How can companies be confident that the algorithms they are employing are providing the service intended but are not reinforcing policies they did not intend?
By Andrew Clark
Machine learning—essentially a computer that recognizes patterns without having to be explicitly programmed—is revolutionizing many industries. Machine learning enables us to find answers and unexpected relationships in data that were impossible to find with the “cookbook recipe” style of programming that currently powers our software.
However, there is a downfall to the use of machine learning: the “black box effect.” In traditional programming that uses the recipe approach, if a decision-maker or assurance professional wanted to know why a decision was being made, software engineers or analysts could peek inside the program and see that threshold X was reached, which triggered the effect. But, with many machine learning algorithms, it is extremely difficult to look inside an algorithm to ascertain why a certain result was returned.
For instance, borrowing an example from Carlos Guestrin, the Amazon professor of machine learning at the University of Washington, a model “trained” on a set of images can tell if a given image is of a husky or a wolf with a high degree of accuracy. Unfortunately, there is one major problem with this algorithm that is unbeknownst to its trainers: All the wolf pictures on which the model was trained had snow in the background. So, when an image of a husky with snow in the background appears, the image would be classified as a wolf.
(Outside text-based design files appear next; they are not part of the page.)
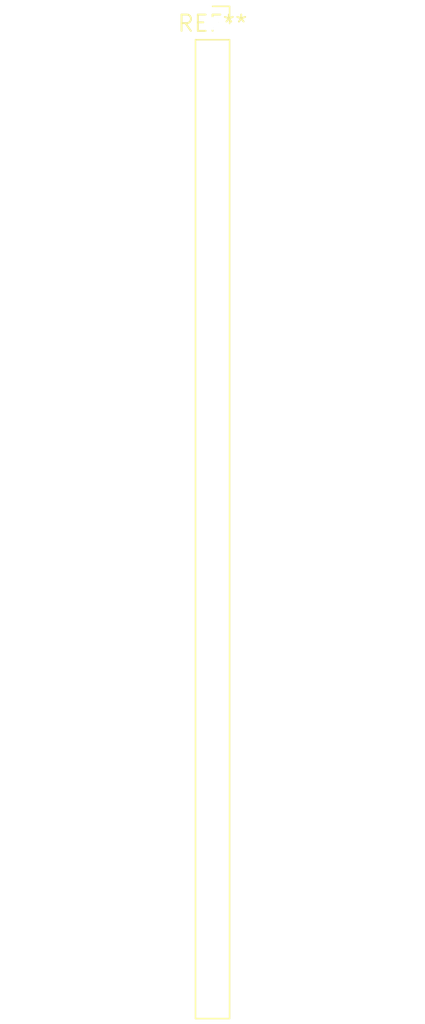
<source format=kicad_pcb>
(kicad_pcb (version 20240108) (generator pcbnew)

  (general
    (thickness 1.6)
  )

  (paper "A4")
  (layers
    (0 "F.Cu" signal)
    (31 "B.Cu" signal)
    (32 "B.Adhes" user "B.Adhesive")
    (33 "F.Adhes" user "F.Adhesive")
    (34 "B.Paste" user)
    (35 "F.Paste" user)
    (36 "B.SilkS" user "B.Silkscreen")
    (37 "F.SilkS" user "F.Silkscreen")
    (38 "B.Mask" user)
    (39 "F.Mask" user)
    (40 "Dwgs.User" user "User.Drawings")
    (41 "Cmts.User" user "User.Comments")
    (42 "Eco1.User" user "User.Eco1")
    (43 "Eco2.User" user "User.Eco2")
    (44 "Edge.Cuts" user)
    (45 "Margin" user)
    (46 "B.CrtYd" user "B.Courtyard")
    (47 "F.CrtYd" user "F.Courtyard")
    (48 "B.Fab" user)
    (49 "F.Fab" user)
    (50 "User.1" user)
    (51 "User.2" user)
    (52 "User.3" user)
    (53 "User.4" user)
    (54 "User.5" user)
    (55 "User.6" user)
    (56 "User.7" user)
    (57 "User.8" user)
    (58 "User.9" user)
  )

  (setup
    (pad_to_mask_clearance 0)
    (pcbplotparams
      (layerselection 0x00010fc_ffffffff)
      (plot_on_all_layers_selection 0x0000000_00000000)
      (disableapertmacros false)
      (usegerberextensions false)
      (usegerberattributes false)
      (usegerberadvancedattributes false)
      (creategerberjobfile false)
      (dashed_line_dash_ratio 12.000000)
      (dashed_line_gap_ratio 3.000000)
      (svgprecision 4)
      (plotframeref false)
      (viasonmask false)
      (mode 1)
      (useauxorigin false)
      (hpglpennumber 1)
      (hpglpenspeed 20)
      (hpglpendiameter 15.000000)
      (dxfpolygonmode false)
      (dxfimperialunits false)
      (dxfusepcbnewfont false)
      (psnegative false)
      (psa4output false)
      (plotreference false)
      (plotvalue false)
      (plotinvisibletext false)
      (sketchpadsonfab false)
      (subtractmaskfromsilk false)
      (outputformat 1)
      (mirror false)
      (drillshape 1)
      (scaleselection 1)
      (outputdirectory "")
    )
  )

  (net 0 "")

  (footprint "PinSocket_1x31_P2.54mm_Vertical" (layer "F.Cu") (at 0 0))

)

</source>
A misclassification in this direction would not necessarily be catastrophic, but an algorithm that determines which animals could enter a children’s park, for example, could be disastrous if a wolf appears on a sunny, snowless day and is classified as a husky.
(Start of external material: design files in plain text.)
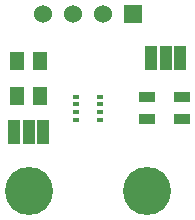
<source format=gts>
G04 (created by PCBNEW (2013-07-07 BZR 4022)-stable) date 4/12/2015 3:28:36 PM*
%MOIN*%
G04 Gerber Fmt 3.4, Leading zero omitted, Abs format*
%FSLAX34Y34*%
G01*
G70*
G90*
G04 APERTURE LIST*
%ADD10C,0.00590551*%
%ADD11R,0.055X0.035*%
%ADD12R,0.0393701X0.0787402*%
%ADD13R,0.0512X0.059*%
%ADD14R,0.019685X0.0137795*%
%ADD15R,0.06X0.06*%
%ADD16C,0.06*%
%ADD17C,0.16*%
G04 APERTURE END LIST*
G54D10*
G54D11*
X16929Y-11829D03*
X16929Y-12579D03*
X15748Y-11829D03*
X15748Y-12579D03*
G54D12*
X16377Y-10551D03*
X15905Y-10551D03*
X16850Y-10551D03*
X11811Y-12992D03*
X12283Y-12992D03*
X11338Y-12992D03*
G54D13*
X12186Y-11811D03*
X11436Y-11811D03*
X11436Y-10629D03*
X12186Y-10629D03*
G54D14*
X14183Y-11820D03*
X14183Y-12076D03*
X14183Y-12332D03*
X14183Y-12588D03*
X13375Y-12588D03*
X13375Y-12332D03*
X13375Y-12076D03*
X13375Y-11820D03*
G54D15*
X15279Y-9055D03*
G54D16*
X14279Y-9055D03*
X13279Y-9055D03*
X12279Y-9055D03*
G54D17*
X11811Y-14960D03*
X15748Y-14960D03*
M02*

</source>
Are Algorithms Providing the Intended Service?
With algorithms increasingly dictating our credit scores, which jobs we can interview for, and even, heaven forbid, what our jail sentence is going to be, how do companies have assurance that the algorithms they are employing are providing the service intended but not implicitly reinforcing policies that they did not intend? With the majority of algorithms in use today, there is a significant “black box effect,” and a dearth of assurance around the operating intricacies of these models.
Going back to our wolf/husky example, it is extremely difficult to find out why the algorithm made the decisions it did. However, machine learning experts are addressing such scenarios.
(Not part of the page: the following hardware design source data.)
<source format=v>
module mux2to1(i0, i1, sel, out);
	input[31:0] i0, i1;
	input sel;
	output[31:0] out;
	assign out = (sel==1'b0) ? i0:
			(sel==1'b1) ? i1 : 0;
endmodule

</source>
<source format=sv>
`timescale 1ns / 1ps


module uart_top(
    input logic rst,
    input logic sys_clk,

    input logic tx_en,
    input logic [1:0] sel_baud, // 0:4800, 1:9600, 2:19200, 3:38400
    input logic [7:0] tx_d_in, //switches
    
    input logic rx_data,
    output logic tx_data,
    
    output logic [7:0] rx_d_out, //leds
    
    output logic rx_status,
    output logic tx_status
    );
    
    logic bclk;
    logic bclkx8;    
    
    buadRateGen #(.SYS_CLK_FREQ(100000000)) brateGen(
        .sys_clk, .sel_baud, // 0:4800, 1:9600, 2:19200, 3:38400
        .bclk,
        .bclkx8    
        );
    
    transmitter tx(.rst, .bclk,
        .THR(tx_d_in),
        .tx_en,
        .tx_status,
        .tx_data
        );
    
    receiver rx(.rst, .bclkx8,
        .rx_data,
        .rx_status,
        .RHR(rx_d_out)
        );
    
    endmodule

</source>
Guestrin and his graduate students, Sameer Singh and Marco Tulio Ribeiro, recently released a paper titled, “Why Should I Trust You? Explaining the Predictions of Any Classifier.” The document introduced a framework for ascertaining which weights certain factors had on the image selection. Although far from perfect, this local interpretability is able to explain why a certain prediction was made “by learning an interpretable model locally around the prediction.”
It's a step in the right direction. However, taking into account the immense difficulty of assessing an algorithm’s features leads us to a question: How many algorithms are out in the wild that appear to be working but may have been trained on snow-blotched data?
In April 2016, the European Union’s Parliament passed a set of regulations called the General Data Protection Regulation (GDPR) that gives a “right to explain” to citizens and regulators regarding algorithmic decision making. This law empowers citizens with the ability to understand why they were rejected for a bank loan, for instance, when the decision was based on an algorithm.
For certain types of machine learning, such as logistic regression, decision trees, etc., machine learning practitioners can obtain the model weights and input variables, which are readily interpretable to machine learning experts. However, neural networks and random forests, the sort of black-box models discussed earlier, make it difficult to explain why a given decision was made.
To fully comply with the GDPR and the foreseeable comparable regulations in other regions, current algorithmic development and deployment practices will need to be modified, and a new industry of objective algorithmic auditing will need to be introduced. Internal and external auditors are in the perfect position to step into this role of providing algorithmic assurance to businesses and regulators.
Auditing the data flow to and from machine learning algorithms, reviewing the myriad assumptions and examining model weights, when available, are key areas for growth to allow the auditing profession to rise in prominence and facilitate our societal shift to the "Big Data Age."
Andrew Clark is an IT auditor and internal audit data scientist at Astec Industries, as well as an ISACA expert and presenter on machine learning for auditors.